03/09/2012

Votation du 23 septembre 2012 : Crédit de 5 millions pour bloquer 50 rues à l’essai : Le TCS Genève recommande de voter NON

Crédit 50 rues : le TCS dit NON

Comment entraver sans rien régler ?

En matière d’entraves à la circulation et aux automobilistes, l’initiative acceptée par le Conseil municipal de Genève et visant à fermer 200 rues à la circulation dont 50 à court terme et à l’essai pour une année fait vraiment très fort. Bien loin d’une vision idyllique de création de zones piétonnes reliées, cohérentes, agréables et animées, il s’agit ni plus ni moins que d’un acte délibéré visant à provoquer encore plus de chaos pour la mobilité individuelle. Elaboré sans vision globale de la mobilité et du stationnement , donc sans la moindre proposition de gestion des conséquences sur le trafic, ce projet garantit aux usagers un blocage des transports encore pire que celui que Genève connaît trop bien depuis de nombreuses années. Il convient donc de le rejeter sans la moindre hésitation.
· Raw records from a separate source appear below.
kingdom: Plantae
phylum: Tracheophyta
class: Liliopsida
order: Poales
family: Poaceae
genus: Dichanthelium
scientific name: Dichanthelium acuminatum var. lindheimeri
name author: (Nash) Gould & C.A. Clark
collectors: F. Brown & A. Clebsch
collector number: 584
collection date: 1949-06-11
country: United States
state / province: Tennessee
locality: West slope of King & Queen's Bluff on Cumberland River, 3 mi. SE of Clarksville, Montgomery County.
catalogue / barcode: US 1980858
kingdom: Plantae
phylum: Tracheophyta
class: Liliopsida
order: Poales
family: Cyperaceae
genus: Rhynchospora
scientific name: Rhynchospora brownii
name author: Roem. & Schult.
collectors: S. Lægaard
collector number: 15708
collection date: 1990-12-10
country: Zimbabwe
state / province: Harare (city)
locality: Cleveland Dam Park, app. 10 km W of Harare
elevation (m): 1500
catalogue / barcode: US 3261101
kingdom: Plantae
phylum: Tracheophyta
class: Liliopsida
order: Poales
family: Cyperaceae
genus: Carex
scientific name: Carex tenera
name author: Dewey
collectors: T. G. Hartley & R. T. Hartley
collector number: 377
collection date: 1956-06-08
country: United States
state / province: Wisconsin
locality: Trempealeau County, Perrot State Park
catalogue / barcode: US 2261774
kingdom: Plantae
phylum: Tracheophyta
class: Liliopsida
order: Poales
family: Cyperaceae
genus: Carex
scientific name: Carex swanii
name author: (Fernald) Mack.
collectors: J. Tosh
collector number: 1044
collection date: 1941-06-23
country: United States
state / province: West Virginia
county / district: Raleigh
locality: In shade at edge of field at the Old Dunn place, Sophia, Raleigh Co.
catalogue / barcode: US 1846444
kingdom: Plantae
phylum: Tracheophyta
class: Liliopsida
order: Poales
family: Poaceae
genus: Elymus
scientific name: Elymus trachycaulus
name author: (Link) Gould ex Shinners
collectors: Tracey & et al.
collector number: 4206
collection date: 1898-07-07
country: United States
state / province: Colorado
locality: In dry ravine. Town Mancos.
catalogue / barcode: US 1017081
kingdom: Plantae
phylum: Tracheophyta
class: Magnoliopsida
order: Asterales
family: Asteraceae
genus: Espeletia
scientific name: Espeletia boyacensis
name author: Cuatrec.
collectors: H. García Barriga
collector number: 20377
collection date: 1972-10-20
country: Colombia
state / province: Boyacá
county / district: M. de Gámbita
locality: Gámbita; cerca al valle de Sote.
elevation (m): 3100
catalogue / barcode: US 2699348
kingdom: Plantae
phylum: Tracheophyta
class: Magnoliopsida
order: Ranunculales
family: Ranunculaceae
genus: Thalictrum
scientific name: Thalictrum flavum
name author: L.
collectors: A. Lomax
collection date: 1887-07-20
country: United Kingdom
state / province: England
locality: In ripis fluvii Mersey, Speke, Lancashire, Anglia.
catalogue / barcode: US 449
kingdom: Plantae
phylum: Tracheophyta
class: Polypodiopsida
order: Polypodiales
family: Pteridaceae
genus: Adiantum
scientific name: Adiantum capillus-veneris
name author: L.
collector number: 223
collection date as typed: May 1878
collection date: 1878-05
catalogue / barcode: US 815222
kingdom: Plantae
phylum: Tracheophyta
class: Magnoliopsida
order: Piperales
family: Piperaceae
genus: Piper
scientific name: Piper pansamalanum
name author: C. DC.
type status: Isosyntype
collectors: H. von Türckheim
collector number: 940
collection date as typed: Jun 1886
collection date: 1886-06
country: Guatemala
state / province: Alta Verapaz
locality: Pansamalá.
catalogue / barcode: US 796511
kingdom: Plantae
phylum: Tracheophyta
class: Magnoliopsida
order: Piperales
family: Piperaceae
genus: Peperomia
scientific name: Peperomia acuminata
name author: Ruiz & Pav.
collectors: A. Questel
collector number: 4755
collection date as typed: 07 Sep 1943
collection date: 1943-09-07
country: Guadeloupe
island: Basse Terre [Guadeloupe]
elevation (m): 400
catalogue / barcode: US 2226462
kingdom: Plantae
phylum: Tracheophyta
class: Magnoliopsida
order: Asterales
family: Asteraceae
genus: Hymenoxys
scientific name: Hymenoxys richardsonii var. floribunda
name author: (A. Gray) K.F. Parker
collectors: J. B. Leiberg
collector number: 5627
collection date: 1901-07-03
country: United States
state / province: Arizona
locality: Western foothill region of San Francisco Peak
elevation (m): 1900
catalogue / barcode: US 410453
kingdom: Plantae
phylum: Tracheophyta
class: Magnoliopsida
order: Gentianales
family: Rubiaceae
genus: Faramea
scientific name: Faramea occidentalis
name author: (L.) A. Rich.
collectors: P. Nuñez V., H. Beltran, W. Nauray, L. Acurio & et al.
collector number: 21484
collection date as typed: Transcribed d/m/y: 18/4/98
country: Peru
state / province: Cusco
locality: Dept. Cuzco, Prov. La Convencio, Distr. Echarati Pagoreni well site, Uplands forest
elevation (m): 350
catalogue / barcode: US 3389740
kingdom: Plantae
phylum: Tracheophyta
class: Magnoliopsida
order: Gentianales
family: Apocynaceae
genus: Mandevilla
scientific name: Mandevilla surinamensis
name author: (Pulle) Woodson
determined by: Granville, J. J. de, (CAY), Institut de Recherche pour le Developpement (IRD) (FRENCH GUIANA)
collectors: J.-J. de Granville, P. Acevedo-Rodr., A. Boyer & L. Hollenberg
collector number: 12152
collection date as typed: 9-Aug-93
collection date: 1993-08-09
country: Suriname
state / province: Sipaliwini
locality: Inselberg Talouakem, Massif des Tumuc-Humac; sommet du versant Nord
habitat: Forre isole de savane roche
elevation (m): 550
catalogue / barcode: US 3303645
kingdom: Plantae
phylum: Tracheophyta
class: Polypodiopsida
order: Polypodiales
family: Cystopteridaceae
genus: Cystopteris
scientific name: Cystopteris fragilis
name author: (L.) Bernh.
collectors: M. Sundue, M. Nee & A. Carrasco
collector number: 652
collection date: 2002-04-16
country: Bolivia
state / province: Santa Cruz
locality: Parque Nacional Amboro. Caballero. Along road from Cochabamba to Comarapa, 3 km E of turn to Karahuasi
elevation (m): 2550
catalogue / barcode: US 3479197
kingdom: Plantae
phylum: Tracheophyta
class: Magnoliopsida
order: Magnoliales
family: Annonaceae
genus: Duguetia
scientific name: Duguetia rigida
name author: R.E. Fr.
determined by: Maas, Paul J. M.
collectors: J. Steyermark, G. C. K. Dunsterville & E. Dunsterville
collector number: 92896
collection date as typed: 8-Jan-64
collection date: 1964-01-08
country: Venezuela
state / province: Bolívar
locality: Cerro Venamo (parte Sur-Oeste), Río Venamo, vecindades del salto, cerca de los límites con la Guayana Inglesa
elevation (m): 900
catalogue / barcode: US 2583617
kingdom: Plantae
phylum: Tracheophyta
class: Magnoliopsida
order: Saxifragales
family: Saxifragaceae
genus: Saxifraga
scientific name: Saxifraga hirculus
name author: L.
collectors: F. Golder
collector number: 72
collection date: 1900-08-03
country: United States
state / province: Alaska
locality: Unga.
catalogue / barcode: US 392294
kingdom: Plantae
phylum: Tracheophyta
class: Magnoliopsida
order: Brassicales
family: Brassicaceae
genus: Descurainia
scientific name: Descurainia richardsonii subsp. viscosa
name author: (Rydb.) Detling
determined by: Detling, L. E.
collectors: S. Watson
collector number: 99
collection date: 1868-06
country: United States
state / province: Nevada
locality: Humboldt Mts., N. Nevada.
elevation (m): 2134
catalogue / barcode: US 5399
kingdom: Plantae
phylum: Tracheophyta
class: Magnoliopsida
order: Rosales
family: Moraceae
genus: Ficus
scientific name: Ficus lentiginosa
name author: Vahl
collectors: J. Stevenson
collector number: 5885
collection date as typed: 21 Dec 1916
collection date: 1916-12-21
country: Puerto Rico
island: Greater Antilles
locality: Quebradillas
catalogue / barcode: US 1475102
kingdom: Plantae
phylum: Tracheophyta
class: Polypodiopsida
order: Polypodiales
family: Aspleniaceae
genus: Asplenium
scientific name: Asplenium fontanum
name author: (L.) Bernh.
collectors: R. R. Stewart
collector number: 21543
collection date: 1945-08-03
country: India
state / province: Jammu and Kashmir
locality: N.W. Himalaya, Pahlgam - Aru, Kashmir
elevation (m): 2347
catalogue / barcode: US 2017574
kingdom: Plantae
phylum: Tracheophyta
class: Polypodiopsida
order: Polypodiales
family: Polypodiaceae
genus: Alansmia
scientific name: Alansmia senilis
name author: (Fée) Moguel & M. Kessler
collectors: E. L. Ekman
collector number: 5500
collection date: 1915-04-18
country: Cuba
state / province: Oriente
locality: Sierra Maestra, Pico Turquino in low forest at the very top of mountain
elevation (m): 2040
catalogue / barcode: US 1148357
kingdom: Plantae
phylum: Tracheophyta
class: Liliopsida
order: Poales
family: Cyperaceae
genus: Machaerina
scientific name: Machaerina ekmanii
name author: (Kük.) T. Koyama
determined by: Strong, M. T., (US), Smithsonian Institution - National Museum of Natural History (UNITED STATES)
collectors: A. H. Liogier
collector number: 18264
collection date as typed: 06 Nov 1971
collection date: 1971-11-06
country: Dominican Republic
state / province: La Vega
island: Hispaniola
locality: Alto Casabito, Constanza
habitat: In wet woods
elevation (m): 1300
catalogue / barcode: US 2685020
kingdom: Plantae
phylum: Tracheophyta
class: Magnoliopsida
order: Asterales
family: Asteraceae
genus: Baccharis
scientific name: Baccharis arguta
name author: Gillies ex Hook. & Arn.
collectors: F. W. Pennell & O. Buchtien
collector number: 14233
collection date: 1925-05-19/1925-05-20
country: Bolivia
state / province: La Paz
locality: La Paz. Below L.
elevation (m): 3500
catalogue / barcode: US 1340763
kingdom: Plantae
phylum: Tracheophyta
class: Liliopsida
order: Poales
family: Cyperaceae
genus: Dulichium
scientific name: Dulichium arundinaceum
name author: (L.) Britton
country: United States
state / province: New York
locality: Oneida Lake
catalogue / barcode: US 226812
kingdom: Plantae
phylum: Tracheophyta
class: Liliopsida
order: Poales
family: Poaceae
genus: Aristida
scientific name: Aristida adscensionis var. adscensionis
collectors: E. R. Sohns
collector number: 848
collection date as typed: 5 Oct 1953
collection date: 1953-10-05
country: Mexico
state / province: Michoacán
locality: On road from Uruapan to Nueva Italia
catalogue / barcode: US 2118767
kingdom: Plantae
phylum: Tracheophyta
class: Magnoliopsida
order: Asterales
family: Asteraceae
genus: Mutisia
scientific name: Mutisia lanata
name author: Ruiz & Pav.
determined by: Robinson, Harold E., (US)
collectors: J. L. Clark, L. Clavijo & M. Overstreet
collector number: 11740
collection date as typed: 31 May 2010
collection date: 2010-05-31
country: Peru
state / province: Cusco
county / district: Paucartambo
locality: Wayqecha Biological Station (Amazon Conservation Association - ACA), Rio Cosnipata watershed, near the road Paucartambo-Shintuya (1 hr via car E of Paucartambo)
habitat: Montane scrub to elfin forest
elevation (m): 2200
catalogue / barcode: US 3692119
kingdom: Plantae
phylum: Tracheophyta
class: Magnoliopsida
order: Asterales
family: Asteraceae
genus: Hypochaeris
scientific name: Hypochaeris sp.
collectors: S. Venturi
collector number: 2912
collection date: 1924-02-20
Les citoyens de la ville de Genève sont appelés à se prononcer le 23 septembre sur l’initiative dite « 200 rues sont à vous », acceptée par une majorité du Conseil municipal (CM) en janvier 2010 sans avoir passé en votation populaire. Puis un crédit de CHF 5’136'000.- a été accepté par le CM en janvier 2012, visant à financer la mise en place « à l’essai pour une année » de mesures de fermeture du premier lot de 50 rues. Un referendum contre ce crédit a immédiatement été lancé et a largement abouti, permettant aux citoyens d’enfin se prononcer sur l’octroi de ce financement, à défaut d’avoir pu le faire démocratiquement sur le fond. 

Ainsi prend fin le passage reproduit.